Como en un sueño. Igual. Pero diferente. Como sin ninguna vergüenza. Igual. Pero con consentimiento. Puedo ver de todo. Puedo ser de todo… eso le gusta pensar a la gente, no es un mal pensamiento. Y por unos días cabe lo que no siempre cabe.
El jueves asistí a un festival. Un festival de esos de colegio que rescata de la mente momentos demasiado lejanos para tener presentes. Esta vez lo viví diferente. Meter a mi primo en un disfraz de Spiderman de una única pieza fue una ardua tarea para la que, todo sea dicho, no tengo un especial don. Le sobraban manos y le faltaban pies. Así de simple. Vestirlo entre princesas, heidis, piratas y osos gritando ya se parecía más a estar en medio de un lejano cuento con personajes mezclados. El festival…cuanto menos, festival sí que fue.
Ayer por la mañana, paseando por las callejuelas de Sitges no me he podido sorprender al ver un hado vestido de azul, con una varita que promete lo que no hará. El cerebro es capaz de prepararse para lo que vendrá, así, sin previo aviso. Si giraba la vista podía ver a un indio, guapo, hablando por el móvil. Una pena, las señales de humo eran muy románticas. Como entre fantasía, oyendo bombos que cada vez se acercaban más, yo era la intrusa. Mi chaqueta común de Zara, mi cara lavada y mis gafas de sol, delataban una normalidad inusual. Si es que eso puede existir. Y sí, existe.
El mar estaba tranquilo, pero triste, como el cielo que se junta con él. Como si los ruidos, la alegría y los colores no fueran con él. Será que el mar no se puede disfrazar. Será eso.

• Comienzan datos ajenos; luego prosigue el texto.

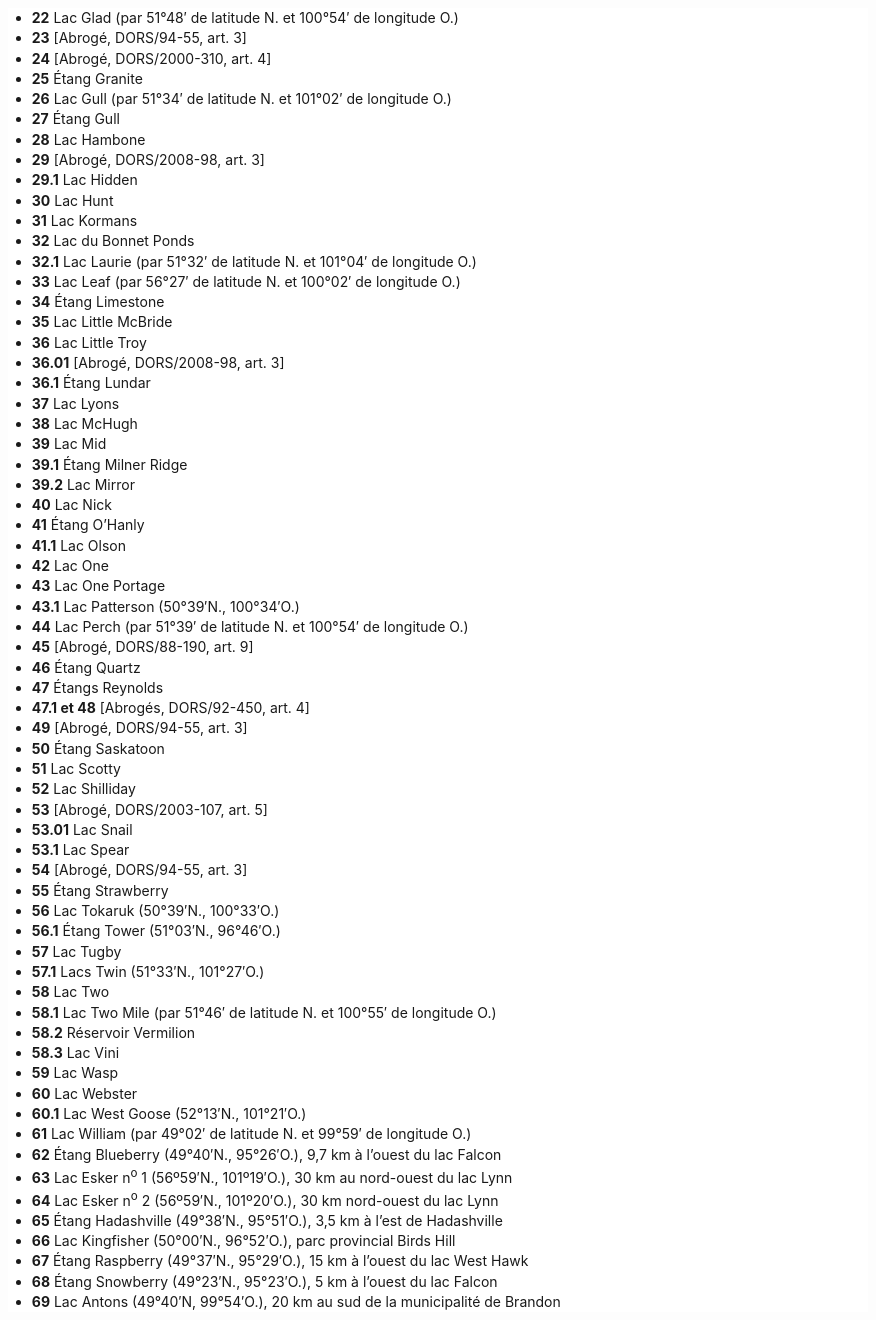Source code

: - **22** Lac Glad (par 51°48′ de latitude N. et 100°54′ de longitude O.)
- **23** [Abrogé, DORS/94-55, art. 3]
- **24** [Abrogé, DORS/2000-310, art. 4]
- **25** Étang Granite
- **26** Lac Gull (par 51°34′ de latitude N. et 101°02′ de longitude O.)
- **27** Étang Gull
- **28** Lac Hambone
- **29** [Abrogé, DORS/2008-98, art. 3]
- **29.1** Lac Hidden
- **30** Lac Hunt
- **31** Lac Kormans
- **32** Lac du Bonnet Ponds
- **32.1** Lac Laurie (par 51°32′ de latitude N. et 101°04′ de longitude O.)
- **33** Lac Leaf (par 56°27′ de latitude N. et 100°02′ de longitude O.)
- **34** Étang Limestone
- **35** Lac Little McBride
- **36** Lac Little Troy
- **36.01** [Abrogé, DORS/2008-98, art. 3]
- **36.1** Étang Lundar
- **37** Lac Lyons
- **38** Lac McHugh
- **39** Lac Mid
- **39.1** Étang Milner Ridge
- **39.2** Lac Mirror
- **40** Lac Nick
- **41** Étang O’Hanly
- **41.1** Lac Olson
- **42** Lac One
- **43** Lac One Portage
- **43.1** Lac Patterson (50°39′N., 100°34′O.)
- **44** Lac Perch (par 51°39′ de latitude N. et 100°54′ de longitude O.)
- **45** [Abrogé, DORS/88-190, art. 9]
- **46** Étang Quartz
- **47** Étangs Reynolds
- **47.1 et 48** [Abrogés, DORS/92-450, art. 4]
- **49** [Abrogé, DORS/94-55, art. 3]
- **50** Étang Saskatoon
- **51** Lac Scotty
- **52** Lac Shilliday
- **53** [Abrogé, DORS/2003-107, art. 5]
- **53.01** Lac Snail
- **53.1** Lac Spear
- **54** [Abrogé, DORS/94-55, art. 3]
- **55** Étang Strawberry
- **56** Lac Tokaruk (50°39′N., 100°33′O.)
- **56.1** Étang Tower (51°03′N., 96°46′O.)
- **57** Lac Tugby
- **57.1** Lacs Twin (51°33′N., 101°27′O.)
- **58** Lac Two
- **58.1** Lac Two Mile (par 51°46′ de latitude N. et 100°55′ de longitude O.)
- **58.2** Réservoir Vermilion
- **58.3** Lac Vini
- **59** Lac Wasp
- **60** Lac Webster
- **60.1** Lac West Goose (52°13′N., 101°21′O.)
- **61** Lac William (par 49°02′ de latitude N. et 99°59′ de longitude O.)
- **62** Étang Blueberry (49°40′N., 95°26′O.), 9,7 km à l’ouest du lac Falcon
- **63** Lac Esker n<sup>o</sup> 1 (56º59′N., 101º19′O.), 30 km au nord-ouest du lac Lynn
- **64** Lac Esker n<sup>o</sup> 2 (56º59′N., 101º20′O.), 30 km nord-ouest du lac Lynn
- **65** Étang Hadashville (49°38′N., 95°51′O.), 3,5 km à l’est de Hadashville
- **66** Lac Kingfisher (50°00′N., 96°52′O.), parc provincial Birds Hill
- **67** Étang Raspberry (49°37′N., 95°29′O.), 15 km à l’ouest du lac West Hawk
- **68** Étang Snowberry (49°23′N., 95°23′O.), 5 km à l’ouest du lac Falcon
- **69** Lac Antons (49°40′N, 99°54′O.), 20 km au sud de la municipalité de Brandon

Entre pelucas vi a alguien. Caminaba lento, sonriente, con unas gafas de sol que sonreían a las mías en complicidad del poco descanso nocturno. Llevaba un gorro de lana negra y unos pelos, lacios y blancos, asomaban por su cuello. Camisa negra, pantalón negro y botas negras, amén de una larga chaqueta del mismo color. Era un punto negro entre el color, como si quisiera teñir de siniestro el sabor a fiesta que se colaba en tiendas, balcones y miradas. Pero él sonreía, con dientes que no eran negros. Con él me quedo. Como me quedo con la lejana alegría de la gente. La que pasa por pintar su presencia de ilusiones que delatan con alevosía lo que uno siente o piensa. Lo que uno quiere o es.
Pero no me atrapó la magia del carnaval. Ni siquiera me atraparon las posibles opciones con las que vestir mi cuerpo, adornar mi cara o modular mi voz. Puede que el año que viene sea diferente, que la opción de ataviarme con ropa de alguien que no sea yo se me antoje divertido y especial. Hasta entonces, disfruto del carnaval, pero en los demás.
Por la noche, la noche de carnestoltes en la ciudad… eso ya fue otra historia en la que, probablemente sin saberlo y sin disfraz, representé un papel. Por solidarizarme.